### [Work to be completed]
Copy every entry exactly.

------ Input records

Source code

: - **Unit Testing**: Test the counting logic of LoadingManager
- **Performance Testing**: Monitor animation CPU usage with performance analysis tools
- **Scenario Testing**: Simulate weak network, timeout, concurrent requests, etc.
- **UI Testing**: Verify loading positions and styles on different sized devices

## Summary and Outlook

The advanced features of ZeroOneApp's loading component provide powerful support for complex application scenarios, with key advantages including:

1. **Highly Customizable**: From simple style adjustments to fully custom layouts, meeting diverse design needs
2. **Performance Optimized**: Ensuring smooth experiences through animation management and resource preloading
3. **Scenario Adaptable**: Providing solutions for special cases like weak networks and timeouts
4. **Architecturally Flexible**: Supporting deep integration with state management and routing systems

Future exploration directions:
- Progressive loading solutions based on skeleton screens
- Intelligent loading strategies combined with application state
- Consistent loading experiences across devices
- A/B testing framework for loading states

------------

### [Response to the task]
Source code

: - **Unit Testing**: Test the counting logic of LoadingManager
- **Performance Testing**: Monitor animation CPU usage with performance analysis tools
- **Scenario Testing**: Simulate weak network, timeout, concurrent requests, etc.
- **UI Testing**: Verify loading positions and styles on different sized devices

## Summary and Outlook

The advanced features of ZeroOneApp's loading component provide powerful support for complex application scenarios, with key advantages including:

1. **Highly Customizable**: From simple style adjustments to fully custom layouts, meeting diverse design needs
2. **Performance Optimized**: Ensuring smooth experiences through animation management and resource preloading
3. **Scenario Adaptable**: Providing solutions for special cases like weak networks and timeouts
4. **Architecturally Flexible**: Supporting deep integration with state management and routing systems

Future exploration directions:
- Progressive loading solutions based on skeleton screens
- Intelligent loading strategies combined with application state
- Consistent loading experiences across devices
- A/B testing framework for loading states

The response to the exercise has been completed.